UK Soldiers who Died in the Great war 1914-19, also on Ancestry, confirms the military details as above and adds that he died of wounds at home (in this country).

In conclusion, he either died of wounds or TB or both. His body was transported to Mold for burial. He was 42.  (The North Wales Chronicle of the 26th May 1916, published a very long list of RWF Casualties. This list of names included a wounded  JW Manley (Mold) 16153. The regimental number is not exactly right but the chances are, it is him).

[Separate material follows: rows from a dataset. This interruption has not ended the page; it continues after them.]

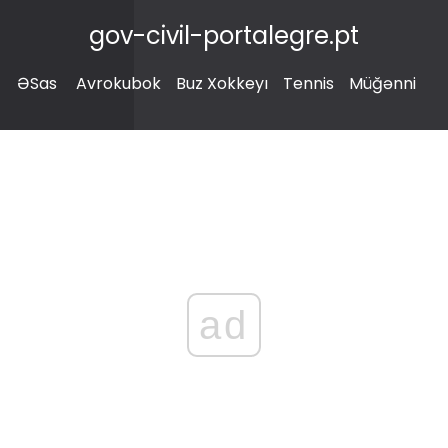
gov-civil-portalegre.pt
ƏSas
Avrokubok
Buz Xokkeyı
Tennis
Müğənni
ad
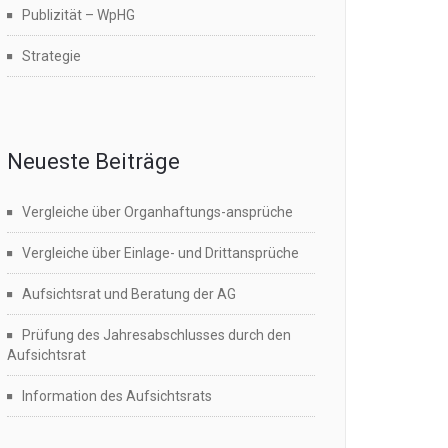
Publizität – WpHG
Strategie
Neueste Beiträge
Vergleiche über Organhaftungs-ansprüche
Vergleiche über Einlage- und Drittansprüche
Aufsichtsrat und Beratung der AG
Prüfung des Jahresabschlusses durch den
Aufsichtsrat
Information des Aufsichtsrats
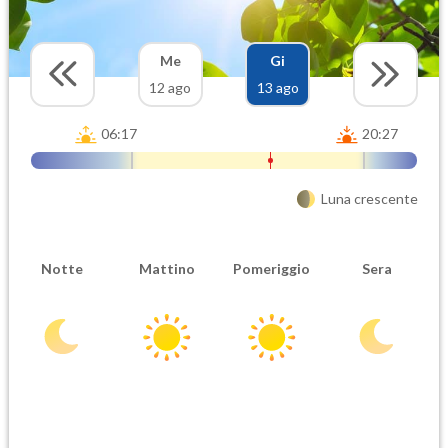
Me
Gi
12 ago
13 ago
06:17
20:27
Luna crescente
Notte
Mattino
Pomeriggio
Sera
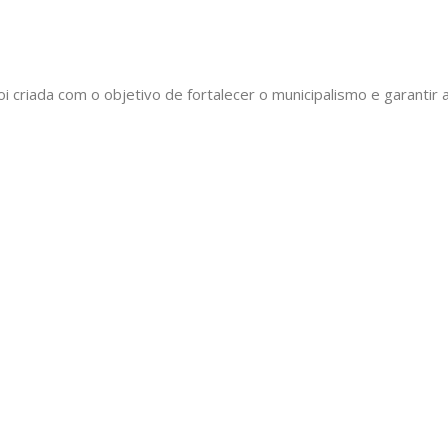
oi criada com o objetivo de fortalecer o municipalismo e garant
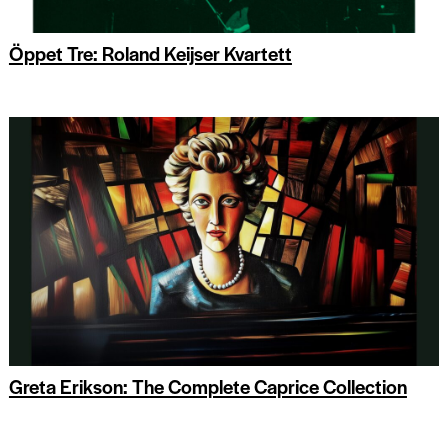
Öppet Tre: Roland Keijser Kvartett
Greta Erikson: The Complete Caprice Collection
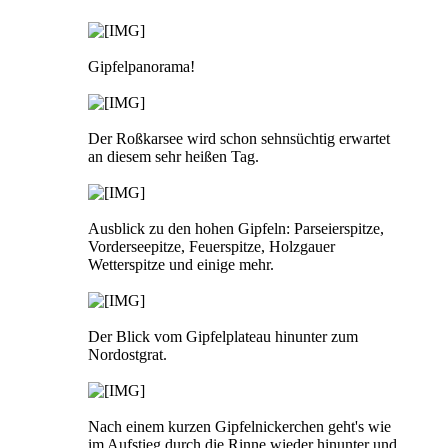
Gipfelpanorama!
Der Roßkarsee wird schon sehnsüchtig erwartet
an diesem sehr heißen Tag.
Ausblick zu den hohen Gipfeln: Parseierspitze,
Vorderseepitze, Feuerspitze, Holzgauer
Wetterspitze und einige mehr.
Der Blick vom Gipfelplateau hinunter zum
Nordostgrat.
Nach einem kurzen Gipfelnickerchen geht's wie
im Aufstieg durch die Rinne wieder hinunter und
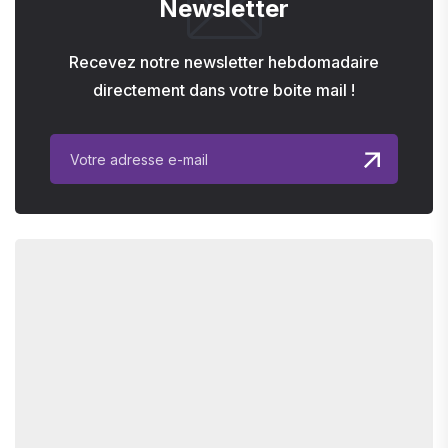
Newsletter
Recevez notre newsletter hebdomadaire
directement dans votre boite mail !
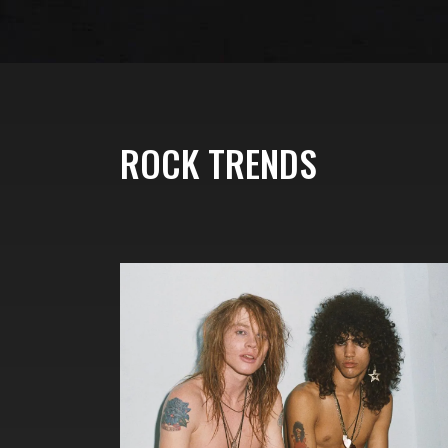
ROCK TRENDS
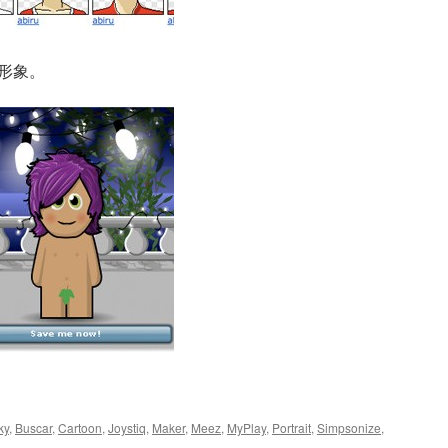
通形象。
ky
,
Buscar
,
Cartoon
,
Joystiq
,
Maker
,
Meez
,
MyPlay
,
Portrait
,
Simpsonize
,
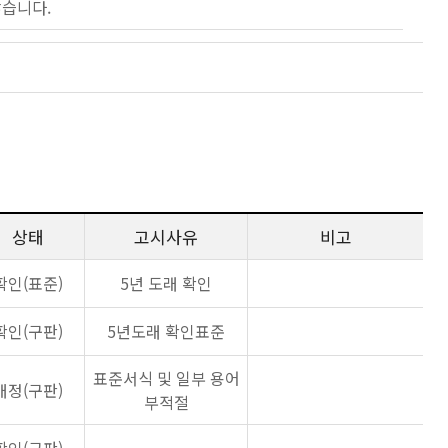
않습니다.
상태
고시사유
비고
확인(표준)
5년 도래 확인
확인(구판)
5년도래 확인표준
표준서식 및 일부 용어
개정(구판)
부적절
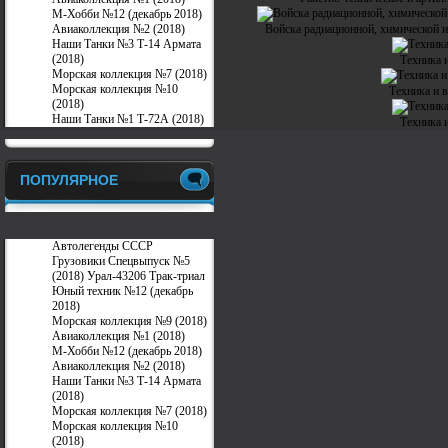
М-Хобби №12 (декабрь 2018)
Авиаколлекция №2 (2018)
Войска радиационной, химической и
Наши Танки №3 Т-14 Армата
(2018)
Техника 
Морская коллекция №7 (2018)
Морская коллекция №10
Техника и 
(2018)
Наши Танки №1 Т-72А (2018)
Техника 
ПОПУЛЯРНОЕ
Автолегенды СССР
Грузовики Спецвыпуск №5
(2018) Урал-43206 Трак-триал
Юный техник №12 (декабрь
2018)
Морская коллекция №9 (2018)
Авиаколлекция №1 (2018)
М-Хобби №12 (декабрь 2018)
Авиаколлекция №2 (2018)
Наши Танки №3 Т-14 Армата
(2018)
Морская коллекция №7 (2018)
Морская коллекция №10
(2018)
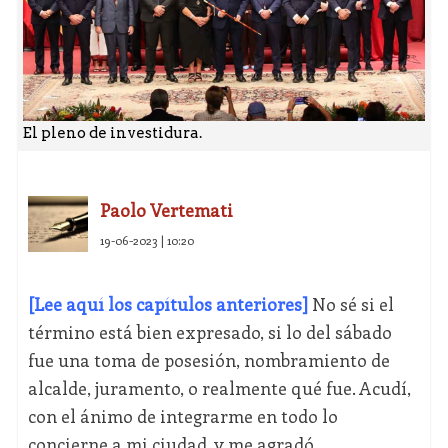
El pleno de investidura.
Paolo Vertemati
19-06-2023 | 10:20
[Lee aquí los capítulos anteriores]
No sé si el
término está bien expresado, si lo del sábado
fue una toma de posesión, nombramiento de
alcalde, juramento, o realmente qué fue. Acudí,
con el ánimo de integrarme en todo lo
concierne a mi ciudad, y me agradó.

William  had enlisted in Mold and according to his Medal index card on Ancestry, his first theatre of war was France and he had entered it on the 27th September 1915.   The 10th (Service Bn) RWF was raised at Wrexham on October 16th 1914 as part of Kitchener’s   Third New Army, and joined the 76th Brigade. They moved to Codford St Mary for training and spent the winter in billets at Bournemouth. They moved to Romsey on April 29th 1915 and then to Aldershot for final training. They proceeded to France, landing at Boulogne on September 27th 1915. (Wartime Memories Project, 10thBn RWF) We know that William must have experienced most, if not all of these events before landing in France with his battalion on that same day.

Also, “in December 1915 the battalion was involved at St Eloi in the Ypres Salient, and in the middle of June 1916 they went out of the line and started a circuitous march to the Somme.”(RWF Regimental History)

At what point he was invalided home, we do not know.

For William to have been involved so  early in the war tells us he was almost certainly someone with previous military experience either as a part time Territorial or as a regular soldier. Perhaps this explains why he can’t be found on the 1911 census.